- _Exercise_
Output the full listing again without altering anything.

--- Records for this exercise ---

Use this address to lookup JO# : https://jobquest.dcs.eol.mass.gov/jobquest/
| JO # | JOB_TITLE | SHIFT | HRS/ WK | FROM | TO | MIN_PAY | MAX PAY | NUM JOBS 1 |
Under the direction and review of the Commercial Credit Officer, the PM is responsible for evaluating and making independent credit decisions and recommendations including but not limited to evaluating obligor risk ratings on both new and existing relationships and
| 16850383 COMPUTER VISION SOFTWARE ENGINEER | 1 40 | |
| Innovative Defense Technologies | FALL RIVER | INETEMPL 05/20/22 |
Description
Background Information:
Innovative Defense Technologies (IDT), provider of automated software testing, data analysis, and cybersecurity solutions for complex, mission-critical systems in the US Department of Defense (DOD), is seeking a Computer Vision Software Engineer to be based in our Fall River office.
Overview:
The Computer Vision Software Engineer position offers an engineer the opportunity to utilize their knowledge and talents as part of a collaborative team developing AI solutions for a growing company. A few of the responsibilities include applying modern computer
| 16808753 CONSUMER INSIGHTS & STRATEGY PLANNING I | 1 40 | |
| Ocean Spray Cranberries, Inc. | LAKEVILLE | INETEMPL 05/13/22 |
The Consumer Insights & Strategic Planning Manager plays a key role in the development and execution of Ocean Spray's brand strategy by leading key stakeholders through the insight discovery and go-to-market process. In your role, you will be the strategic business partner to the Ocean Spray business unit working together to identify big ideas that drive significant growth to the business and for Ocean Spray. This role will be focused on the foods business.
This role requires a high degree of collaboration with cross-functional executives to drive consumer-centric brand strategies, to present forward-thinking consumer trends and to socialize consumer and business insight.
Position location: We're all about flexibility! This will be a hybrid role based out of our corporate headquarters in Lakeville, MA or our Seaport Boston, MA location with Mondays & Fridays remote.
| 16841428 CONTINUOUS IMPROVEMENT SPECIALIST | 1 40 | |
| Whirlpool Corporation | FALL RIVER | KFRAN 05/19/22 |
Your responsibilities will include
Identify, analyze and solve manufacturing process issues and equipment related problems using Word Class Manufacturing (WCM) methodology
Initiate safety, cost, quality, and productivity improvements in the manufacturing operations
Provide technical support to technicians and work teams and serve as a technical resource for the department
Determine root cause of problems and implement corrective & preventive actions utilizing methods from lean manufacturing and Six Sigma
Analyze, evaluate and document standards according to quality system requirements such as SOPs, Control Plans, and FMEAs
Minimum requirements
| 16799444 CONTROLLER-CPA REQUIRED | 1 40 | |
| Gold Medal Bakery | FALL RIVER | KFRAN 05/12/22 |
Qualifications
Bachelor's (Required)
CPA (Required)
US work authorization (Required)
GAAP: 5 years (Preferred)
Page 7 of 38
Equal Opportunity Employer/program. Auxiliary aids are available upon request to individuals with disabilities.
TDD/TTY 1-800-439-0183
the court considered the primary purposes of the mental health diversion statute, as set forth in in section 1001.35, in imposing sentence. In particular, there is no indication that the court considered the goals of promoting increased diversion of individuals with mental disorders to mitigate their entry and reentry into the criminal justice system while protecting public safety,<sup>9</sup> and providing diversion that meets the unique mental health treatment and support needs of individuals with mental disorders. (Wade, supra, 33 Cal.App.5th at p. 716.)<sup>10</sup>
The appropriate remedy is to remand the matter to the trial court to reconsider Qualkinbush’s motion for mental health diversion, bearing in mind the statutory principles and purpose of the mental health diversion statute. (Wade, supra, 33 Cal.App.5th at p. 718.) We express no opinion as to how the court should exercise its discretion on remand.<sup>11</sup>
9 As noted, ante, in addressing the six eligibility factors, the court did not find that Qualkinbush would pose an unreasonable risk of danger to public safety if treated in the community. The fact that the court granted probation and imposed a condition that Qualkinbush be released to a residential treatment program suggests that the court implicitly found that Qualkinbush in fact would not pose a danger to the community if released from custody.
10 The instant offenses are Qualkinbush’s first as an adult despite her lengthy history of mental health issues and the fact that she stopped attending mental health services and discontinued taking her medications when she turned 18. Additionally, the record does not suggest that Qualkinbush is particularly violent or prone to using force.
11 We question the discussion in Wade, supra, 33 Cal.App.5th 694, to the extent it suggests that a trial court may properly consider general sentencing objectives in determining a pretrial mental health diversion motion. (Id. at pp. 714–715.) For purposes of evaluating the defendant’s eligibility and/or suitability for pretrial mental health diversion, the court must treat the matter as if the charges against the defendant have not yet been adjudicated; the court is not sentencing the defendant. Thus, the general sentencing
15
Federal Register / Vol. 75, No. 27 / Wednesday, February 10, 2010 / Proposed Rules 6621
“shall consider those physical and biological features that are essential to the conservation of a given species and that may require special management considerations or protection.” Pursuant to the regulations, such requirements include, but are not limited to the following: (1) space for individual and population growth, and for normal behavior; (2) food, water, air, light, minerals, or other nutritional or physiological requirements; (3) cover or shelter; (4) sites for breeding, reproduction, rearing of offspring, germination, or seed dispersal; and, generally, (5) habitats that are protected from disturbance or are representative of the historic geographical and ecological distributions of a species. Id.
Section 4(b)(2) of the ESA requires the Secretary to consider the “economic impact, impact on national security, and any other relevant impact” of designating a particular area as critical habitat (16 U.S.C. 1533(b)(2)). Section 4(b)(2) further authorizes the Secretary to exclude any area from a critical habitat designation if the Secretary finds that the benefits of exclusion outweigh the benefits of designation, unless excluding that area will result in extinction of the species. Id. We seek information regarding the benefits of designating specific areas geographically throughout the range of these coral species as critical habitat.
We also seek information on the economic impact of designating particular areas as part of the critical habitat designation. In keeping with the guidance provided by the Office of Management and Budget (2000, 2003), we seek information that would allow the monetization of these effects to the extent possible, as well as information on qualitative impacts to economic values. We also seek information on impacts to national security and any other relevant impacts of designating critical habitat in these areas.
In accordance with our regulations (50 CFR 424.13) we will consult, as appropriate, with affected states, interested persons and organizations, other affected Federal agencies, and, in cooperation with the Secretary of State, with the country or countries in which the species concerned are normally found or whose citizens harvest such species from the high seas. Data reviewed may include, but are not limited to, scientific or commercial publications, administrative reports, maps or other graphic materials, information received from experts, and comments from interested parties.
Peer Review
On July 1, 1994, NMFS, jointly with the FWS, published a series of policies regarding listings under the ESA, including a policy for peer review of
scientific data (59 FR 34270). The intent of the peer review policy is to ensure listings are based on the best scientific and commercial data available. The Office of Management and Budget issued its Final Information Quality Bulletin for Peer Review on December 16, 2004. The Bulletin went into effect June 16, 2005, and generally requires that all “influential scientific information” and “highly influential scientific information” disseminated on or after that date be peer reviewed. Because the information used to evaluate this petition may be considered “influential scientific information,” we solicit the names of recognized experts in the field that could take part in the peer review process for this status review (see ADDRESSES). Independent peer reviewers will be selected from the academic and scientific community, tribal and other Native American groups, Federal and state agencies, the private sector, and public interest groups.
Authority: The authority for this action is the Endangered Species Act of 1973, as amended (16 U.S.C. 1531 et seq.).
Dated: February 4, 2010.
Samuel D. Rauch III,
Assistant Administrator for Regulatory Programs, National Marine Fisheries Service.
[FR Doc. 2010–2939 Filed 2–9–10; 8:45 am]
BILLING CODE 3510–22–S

---

- _Answer to this problem_
Use this address to lookup JO# : https://jobquest.dcs.eol.mass.gov/jobquest/
| JO # | JOB_TITLE | SHIFT | HRS/ WK | FROM | TO | MIN_PAY | MAX PAY | NUM JOBS 1 |
Under the direction and review of the Commercial Credit Officer, the PM is responsible for evaluating and making independent credit decisions and recommendations including but not limited to evaluating obligor risk ratings on both new and existing relationships and
| 16850383 COMPUTER VISION SOFTWARE ENGINEER | 1 40 | |
| Innovative Defense Technologies | FALL RIVER | INETEMPL 05/20/22 |
Description
Background Information:
Innovative Defense Technologies (IDT), provider of automated software testing, data analysis, and cybersecurity solutions for complex, mission-critical systems in the US Department of Defense (DOD), is seeking a Computer Vision Software Engineer to be based in our Fall River office.
Overview:
The Computer Vision Software Engineer position offers an engineer the opportunity to utilize their knowledge and talents as part of a collaborative team developing AI solutions for a growing company. A few of the responsibilities include applying modern computer
| 16808753 CONSUMER INSIGHTS & STRATEGY PLANNING I | 1 40 | |
| Ocean Spray Cranberries, Inc. | LAKEVILLE | INETEMPL 05/13/22 |
The Consumer Insights & Strategic Planning Manager plays a key role in the development and execution of Ocean Spray's brand strategy by leading key stakeholders through the insight discovery and go-to-market process. In your role, you will be the strategic business partner to the Ocean Spray business unit working together to identify big ideas that drive significant growth to the business and for Ocean Spray. This role will be focused on the foods business.
This role requires a high degree of collaboration with cross-functional executives to drive consumer-centric brand strategies, to present forward-thinking consumer trends and to socialize consumer and business insight.
Position location: We're all about flexibility! This will be a hybrid role based out of our corporate headquarters in Lakeville, MA or our Seaport Boston, MA location with Mondays & Fridays remote.
| 16841428 CONTINUOUS IMPROVEMENT SPECIALIST | 1 40 | |
| Whirlpool Corporation | FALL RIVER | KFRAN 05/19/22 |
Your responsibilities will include
Identify, analyze and solve manufacturing process issues and equipment related problems using Word Class Manufacturing (WCM) methodology
Initiate safety, cost, quality, and productivity improvements in the manufacturing operations
Provide technical support to technicians and work teams and serve as a technical resource for the department
Determine root cause of problems and implement corrective & preventive actions utilizing methods from lean manufacturing and Six Sigma
Analyze, evaluate and document standards according to quality system requirements such as SOPs, Control Plans, and FMEAs
Minimum requirements
| 16799444 CONTROLLER-CPA REQUIRED | 1 40 | |
| Gold Medal Bakery | FALL RIVER | KFRAN 05/12/22 |
Qualifications
Bachelor's (Required)
CPA (Required)
US work authorization (Required)
GAAP: 5 years (Preferred)
Page 7 of 38
Equal Opportunity Employer/program. Auxiliary aids are available upon request to individuals with disabilities.
TDD/TTY 1-800-439-0183
the court considered the primary purposes of the mental health diversion statute, as set forth in in section 1001.35, in imposing sentence. In particular, there is no indication that the court considered the goals of promoting increased diversion of individuals with mental disorders to mitigate their entry and reentry into the criminal justice system while protecting public safety,<sup>9</sup> and providing diversion that meets the unique mental health treatment and support needs of individuals with mental disorders. (Wade, supra, 33 Cal.App.5th at p. 716.)<sup>10</sup>
The appropriate remedy is to remand the matter to the trial court to reconsider Qualkinbush’s motion for mental health diversion, bearing in mind the statutory principles and purpose of the mental health diversion statute. (Wade, supra, 33 Cal.App.5th at p. 718.) We express no opinion as to how the court should exercise its discretion on remand.<sup>11</sup>
9 As noted, ante, in addressing the six eligibility factors, the court did not find that Qualkinbush would pose an unreasonable risk of danger to public safety if treated in the community. The fact that the court granted probation and imposed a condition that Qualkinbush be released to a residential treatment program suggests that the court implicitly found that Qualkinbush in fact would not pose a danger to the community if released from custody.
10 The instant offenses are Qualkinbush’s first as an adult despite her lengthy history of mental health issues and the fact that she stopped attending mental health services and discontinued taking her medications when she turned 18. Additionally, the record does not suggest that Qualkinbush is particularly violent or prone to using force.
11 We question the discussion in Wade, supra, 33 Cal.App.5th 694, to the extent it suggests that a trial court may properly consider general sentencing objectives in determining a pretrial mental health diversion motion. (Id. at pp. 714–715.) For purposes of evaluating the defendant’s eligibility and/or suitability for pretrial mental health diversion, the court must treat the matter as if the charges against the defendant have not yet been adjudicated; the court is not sentencing the defendant. Thus, the general sentencing
15
Federal Register / Vol. 75, No. 27 / Wednesday, February 10, 2010 / Proposed Rules 6621
“shall consider those physical and biological features that are essential to the conservation of a given species and that may require special management considerations or protection.” Pursuant to the regulations, such requirements include, but are not limited to the following: (1) space for individual and population growth, and for normal behavior; (2) food, water, air, light, minerals, or other nutritional or physiological requirements; (3) cover or shelter; (4) sites for breeding, reproduction, rearing of offspring, germination, or seed dispersal; and, generally, (5) habitats that are protected from disturbance or are representative of the historic geographical and ecological distributions of a species. Id.
Section 4(b)(2) of the ESA requires the Secretary to consider the “economic impact, impact on national security, and any other relevant impact” of designating a particular area as critical habitat (16 U.S.C. 1533(b)(2)). Section 4(b)(2) further authorizes the Secretary to exclude any area from a critical habitat designation if the Secretary finds that the benefits of exclusion outweigh the benefits of designation, unless excluding that area will result in extinction of the species. Id. We seek information regarding the benefits of designating specific areas geographically throughout the range of these coral species as critical habitat.
We also seek information on the economic impact of designating particular areas as part of the critical habitat designation. In keeping with the guidance provided by the Office of Management and Budget (2000, 2003), we seek information that would allow the monetization of these effects to the extent possible, as well as information on qualitative impacts to economic values. We also seek information on impacts to national security and any other relevant impacts of designating critical habitat in these areas.
In accordance with our regulations (50 CFR 424.13) we will consult, as appropriate, with affected states, interested persons and organizations, other affected Federal agencies, and, in cooperation with the Secretary of State, with the country or countries in which the species concerned are normally found or whose citizens harvest such species from the high seas. Data reviewed may include, but are not limited to, scientific or commercial publications, administrative reports, maps or other graphic materials, information received from experts, and comments from interested parties.
Peer Review
On July 1, 1994, NMFS, jointly with the FWS, published a series of policies regarding listings under the ESA, including a policy for peer review of
scientific data (59 FR 34270). The intent of the peer review policy is to ensure listings are based on the best scientific and commercial data available. The Office of Management and Budget issued its Final Information Quality Bulletin for Peer Review on December 16, 2004. The Bulletin went into effect June 16, 2005, and generally requires that all “influential scientific information” and “highly influential scientific information” disseminated on or after that date be peer reviewed. Because the information used to evaluate this petition may be considered “influential scientific information,” we solicit the names of recognized experts in the field that could take part in the peer review process for this status review (see ADDRESSES). Independent peer reviewers will be selected from the academic and scientific community, tribal and other Native American groups, Federal and state agencies, the private sector, and public interest groups.
Authority: The authority for this action is the Endangered Species Act of 1973, as amended (16 U.S.C. 1531 et seq.).
Dated: February 4, 2010.
Samuel D. Rauch III,
Assistant Administrator for Regulatory Programs, National Marine Fisheries Service.
[FR Doc. 2010–2939 Filed 2–9–10; 8:45 am]
BILLING CODE 3510–22–S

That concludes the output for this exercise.